About the same amount of atmospheric carbon that goes into creating plants on land goes into the bodies of tiny marine plants known as plankton. When these plants die and sink, bacteria feed on their sinking corpses and return their carbon to the seawater. When plankton sink deep enough before being eaten, the carbon can remain trapped in the deep ocean for centuries.
A new study by Moore Foundation grantee Curtis Deutsch, an investigator in the foundation's Marine Microbiology Initiative, uses a new approach to get a global picture of the fate of marine carbon. It finds that the polar seas export organic carbon to the deep sea, where it can no longer trap heat from the sun, about five times as efficiently as in other parts of the ocean.
The continual supply of organic carbon in particles from the surface to the deep sea is known as the “biological pump.” Results show that the transfer efficiency of organic carbon from the surface to the deep ocean ranges from just 5 percent in the subtropics to around 25 percent near the poles.

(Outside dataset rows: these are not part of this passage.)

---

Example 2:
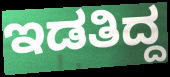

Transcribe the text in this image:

ಇಡತಿದ್ದ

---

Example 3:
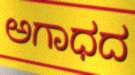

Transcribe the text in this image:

ಅಗಾಧದ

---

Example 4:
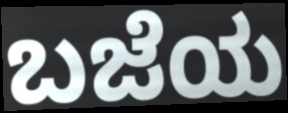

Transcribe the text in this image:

ಬಜೆಯ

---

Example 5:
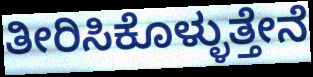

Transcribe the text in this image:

ತೀರಿಸಿಕೊಳ್ಳುತ್ತೇನೆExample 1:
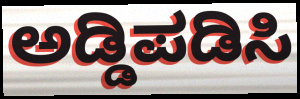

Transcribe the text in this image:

ಅಡ್ಡಿಪಡಿಸಿ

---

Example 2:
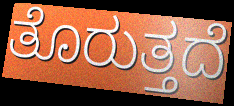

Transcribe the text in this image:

This pump had been thought to operate at similar strength throughout the oceans, but the new study finds a strong regional pattern. The authors find that about 25 percent of organic particles sinking from the surface in the polar oceans reach at least 1 kilometer (0.6 miles) — the depth required for long-term storage in deep waters or the seafloor.

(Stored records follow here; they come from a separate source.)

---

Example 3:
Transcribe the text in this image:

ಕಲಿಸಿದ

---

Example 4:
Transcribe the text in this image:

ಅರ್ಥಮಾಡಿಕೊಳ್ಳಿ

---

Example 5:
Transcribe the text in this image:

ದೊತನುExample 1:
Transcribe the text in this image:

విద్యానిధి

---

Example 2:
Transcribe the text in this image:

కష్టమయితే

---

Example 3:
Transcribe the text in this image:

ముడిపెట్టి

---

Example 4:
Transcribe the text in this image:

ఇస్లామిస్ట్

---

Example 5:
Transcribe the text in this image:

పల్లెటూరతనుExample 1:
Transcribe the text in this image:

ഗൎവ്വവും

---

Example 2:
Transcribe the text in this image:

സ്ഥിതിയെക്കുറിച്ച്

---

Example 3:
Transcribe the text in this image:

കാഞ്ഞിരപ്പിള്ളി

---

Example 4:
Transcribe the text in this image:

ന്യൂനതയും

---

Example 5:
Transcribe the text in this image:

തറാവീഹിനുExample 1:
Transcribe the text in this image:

For comparison, five percent of sinking carbon in the subtropics makes it that far, while the rest is released into shallower water where it can soon rejoin the atmosphere. The tropics have an intermediate value of about 15 percent.
“This highlights the importance of the polar ocean — the cold, high-latitude parts of the ocean — for their ability to store carbon over long time periods,” said Deutsch, an associate professor of oceanography at the University of Washington.